■ DATASET RECORDS ■
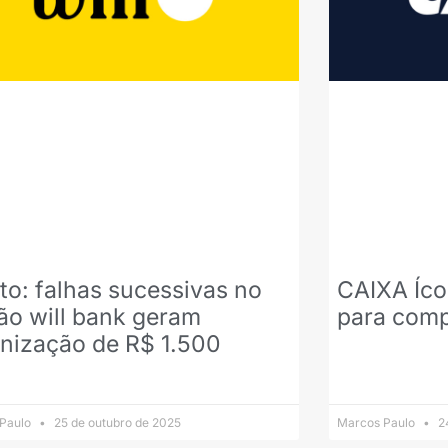
to: falhas sucessivas no
CAIXA Íco
ão will bank geram
para comp
nização de R$ 1.500
 Paulo
25 de outubro de 2025
Marcos Paulo
24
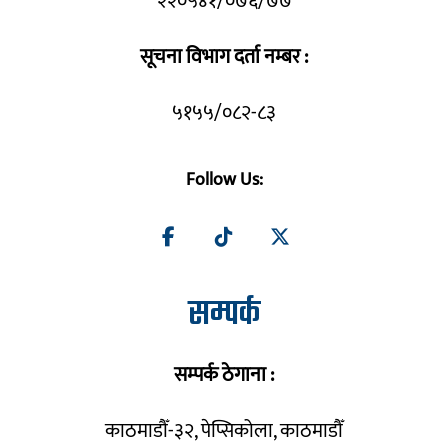
२२०५४१/०७६/७७
सूचना विभाग दर्ता नम्बर :
५१५५/०८२-८३
Follow Us:
सम्पर्क
सम्पर्क ठेगाना :
काठमाडौँ-३२, पेप्सिकोला, काठमाडौँ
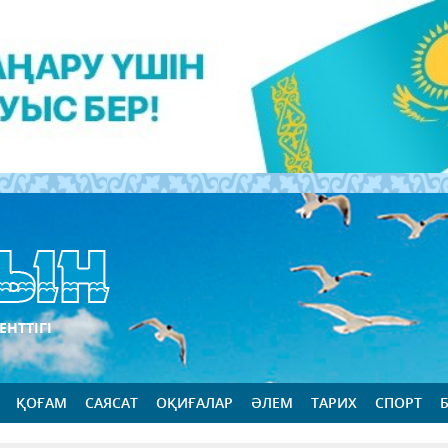
ЕНТТІГІ
ҚОҒАМ
САЯСАТ
ОҚИҒАЛАР
ӘЛЕМ
ТАРИХ
СПОРТ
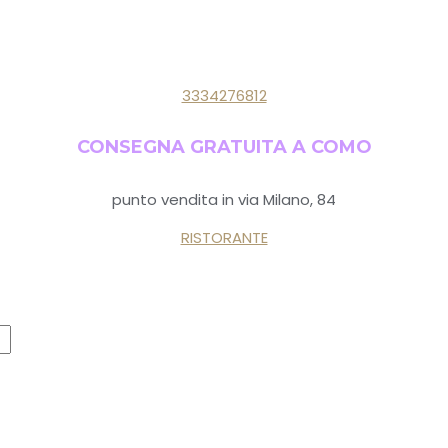
3334276812
CONSEGNA GRATUITA A COMO
punto vendita in via Milano, 84
RISTORANTE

■ TASK ■
Everything in the entries except the images must be copied exactly.

■ PROBLEM SOLUTION ■
to: falhas sucessivas no
CAIXA Íco
ão will bank geram
para comp
nização de R$ 1.500
 Paulo
25 de outubro de 2025
Marcos Paulo
24
२२०५४१/०७६/७७
सूचना विभाग दर्ता नम्बर :
५१५५/०८२-८३
Follow Us:
सम्पर्क
सम्पर्क ठेगाना :
काठमाडौँ-३२, पेप्सिकोला, काठमाडौँ
ЕНТТІГІ
ҚОҒАМ
САЯСАТ
ОҚИҒАЛАР
ӘЛЕМ
ТАРИХ
СПОРТ
3334276812
CONSEGNA GRATUITA A COMO
punto vendita in via Milano, 84
RISTORANTE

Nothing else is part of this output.